*** Opening of SOURCE DATA ***

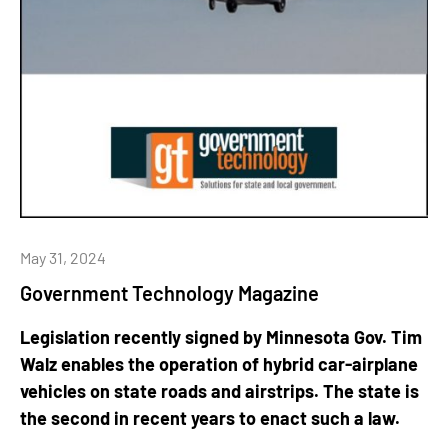
May 31, 2024
Government Technology Magazine
Legislation recently signed by Minnesota Gov. Tim
Walz enables the operation of hybrid car-airplane
vehicles on state roads and airstrips. The state is
the second in recent years to enact such a law.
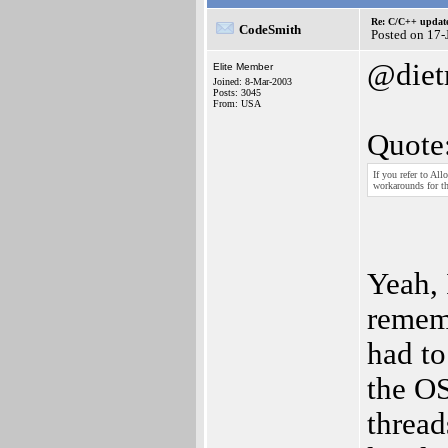
Re: C/C++ update
CodeSmith
Posted on 17-
@diet
Elite Member
Joined: 8-Mar-2003
Posts: 3045
From: USA
Quote
If you refer to A
workarounds for th
Yeah, 
rememb
had to
the OS
thread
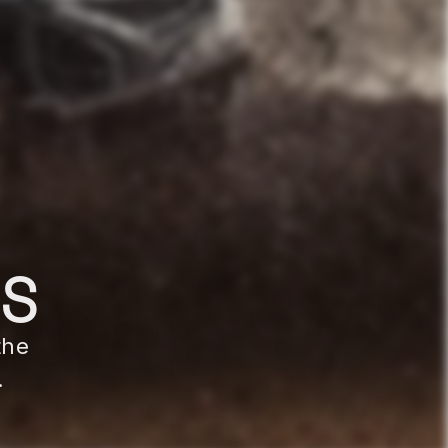
MS
the
.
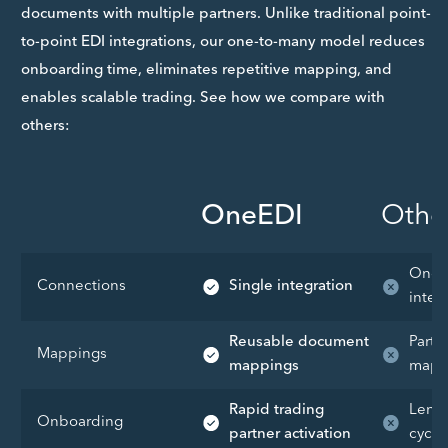
documents with multiple partners. Unlike traditional point-
to-point EDI integrations, our one-to-many model reduces
onboarding time, eliminates repetitive mapping, and
enables scalable trading. See how we compare with
others:
OneEDI
Othe
One-
Connections
Single integration
integ
Reusable document
Partn
Mappings
mappings
mapp
Rapid trading
Lengt
Onboarding
partner activation
cycle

*** Close of SOURCE DATA ***

# [TRY IT]
All the records need to be set down word for word, with the images left out.

# [RESPONSE]
May 31, 2024
Government Technology Magazine
Legislation recently signed by Minnesota Gov. Tim
Walz enables the operation of hybrid car-airplane
vehicles on state roads and airstrips. The state is
the second in recent years to enact such a law.
Re: C/C++ update
CodeSmith
Posted on 17-
@diet
Elite Member
Joined: 8-Mar-2003
Posts: 3045
From: USA
Quote
If you refer to A
workarounds for th
Yeah, 
rememb
had to
the OS
thread
MS
the
.
documents with multiple partners. Unlike traditional point-
to-point EDI integrations, our one-to-many model reduces
onboarding time, eliminates repetitive mapping, and
enables scalable trading. See how we compare with
others:
OneEDI
Othe
One-
Connections
Single integration
integ
Reusable document
Partn
Mappings
mappings
mapp
Rapid trading
Lengt
Onboarding
partner activation
cycle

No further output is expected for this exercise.